To verify that you successfully removed an attachment filtering entry, do the following:
Run the following command to verify that the filtering entry was removed.
Get-AttachmentFilterEntry | Format-Table
Send a test message that contains an allowed attachment from an external mailbox to an internal recipient and verify that the message was successfully delivered with the attachment.
Use the Shell to view the attachment filtering action
To view the attachment filtering action that's used when a prohibited attachment is detected in a message, run the following command:
Get-AttachmentFilterListConfig
Use the Shell to configure the attachment filtering action
To configure the attachment filtering action that will be used when a prohibited attachment is detected in a message, use the following syntax:
Set-AttachmentFilterListConfig [-Action <Reject | Strip | SilentDelete>] [-RejectResponse "<Message text>"] [-AdminMessage "<Replacement file text>"] [-ExceptionConnectors <ConnectorGUID>]
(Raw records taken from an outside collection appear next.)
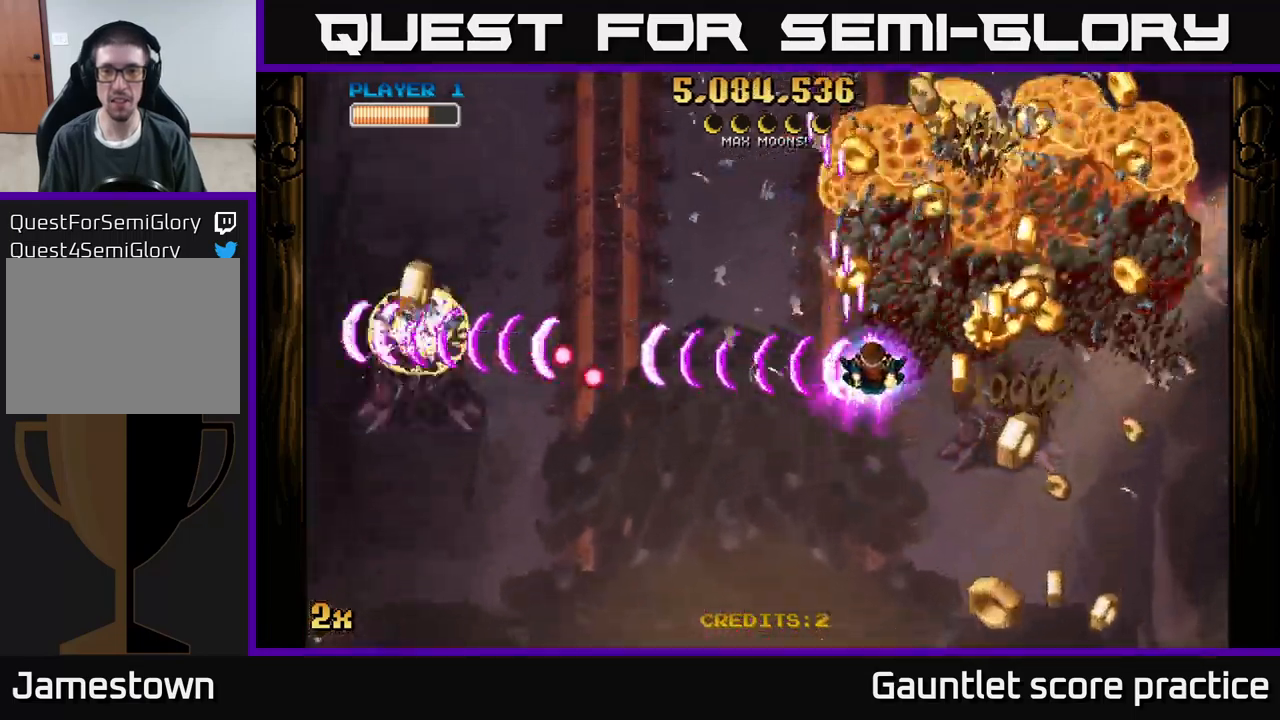
{"buttons": ["A"], "left_stick": "right", "events": [[250, "left_stick", "up-right"], [283, "X", "down"], [433, "X", "up"], [483, "left_stick", "right"]]}
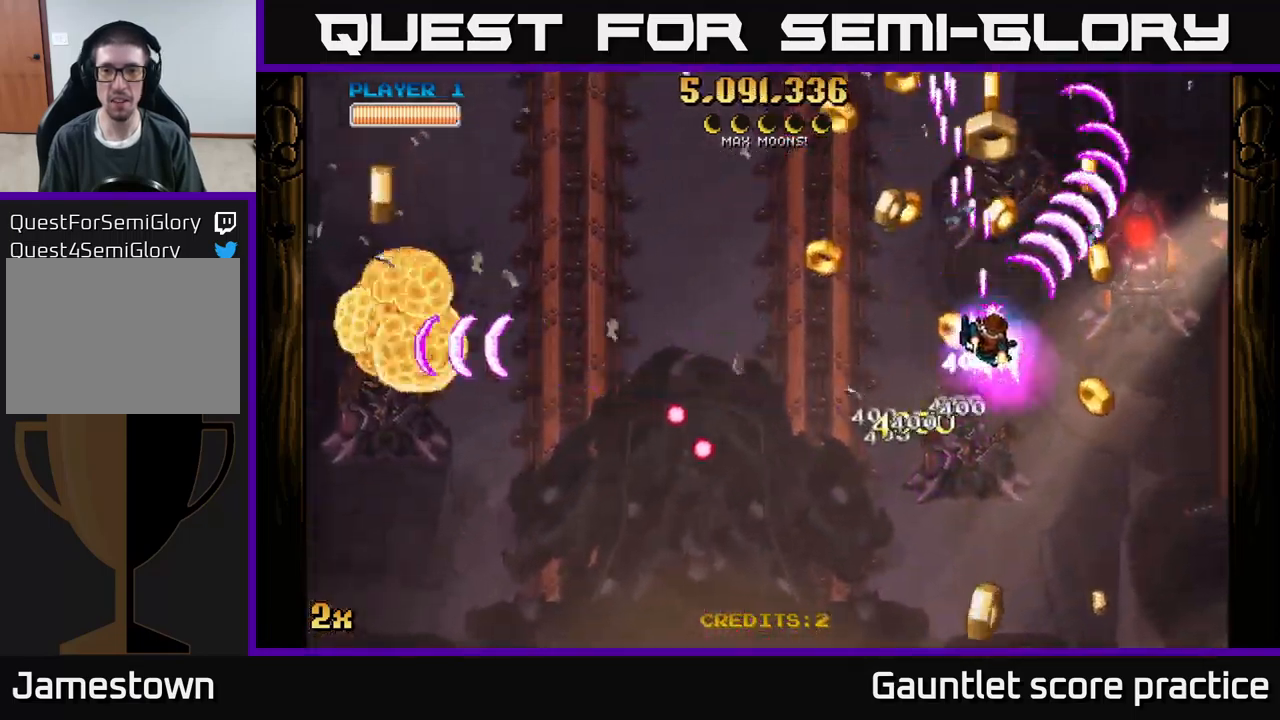
{"buttons": ["A"], "left_stick": "down-left", "events": [[67, "left_stick", "down-right"], [233, "left_stick", "down-left"]]}
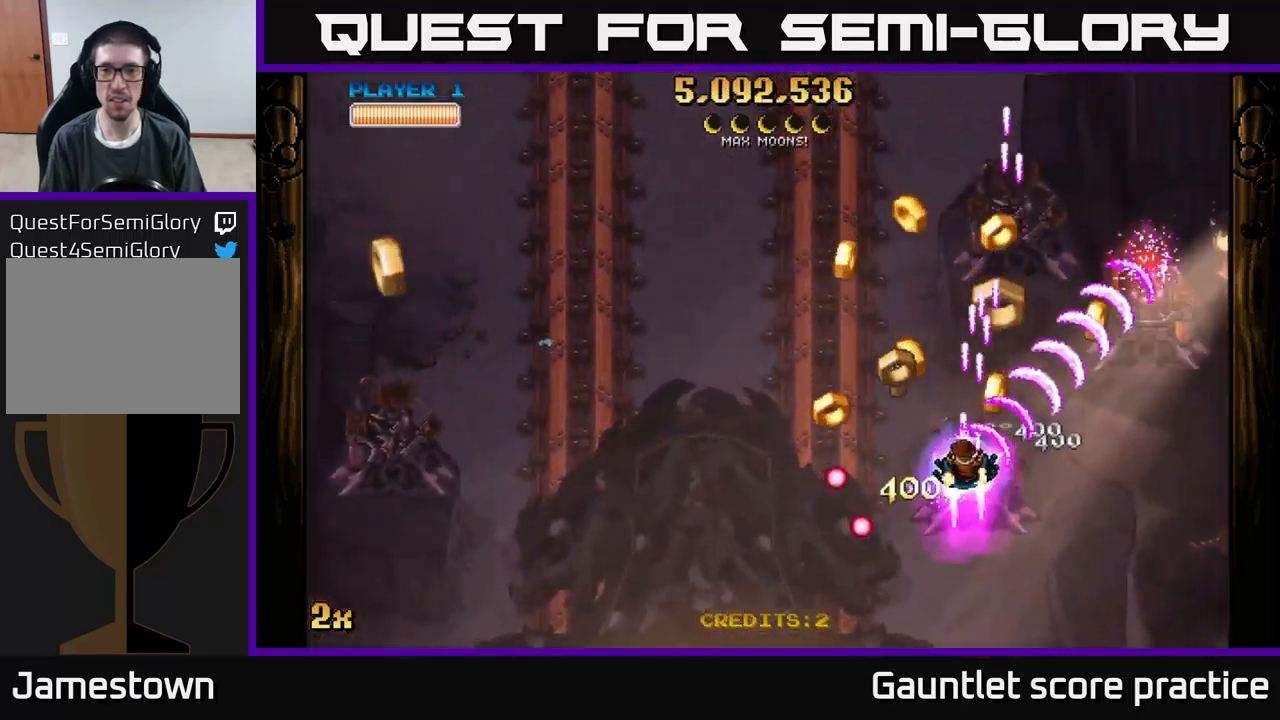
{"buttons": ["A"], "left_stick": "right", "events": [[100, "left_stick", "up-left"], [333, "left_stick", "right"]]}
This example makes the following changes to the attachment filtering configuration:
Reject (block) messages that have prohibited attachments.
Use a custom response for rejected messages.
Set-AttachmentFilterListConfig -Action Reject -RejectResponse "This message contains a prohibited attachment. Your message can't be delivered. Please resend the message without the attachment."
For more information, see Set-AttachmentFilterListConfig.
How do you know this worked?
To verify that you successfully configured the attachment filtering action, send a test message that contains a prohibited attachment from an external mailbox to an internal recipient and verify that the message and the attachment are processed as you expect.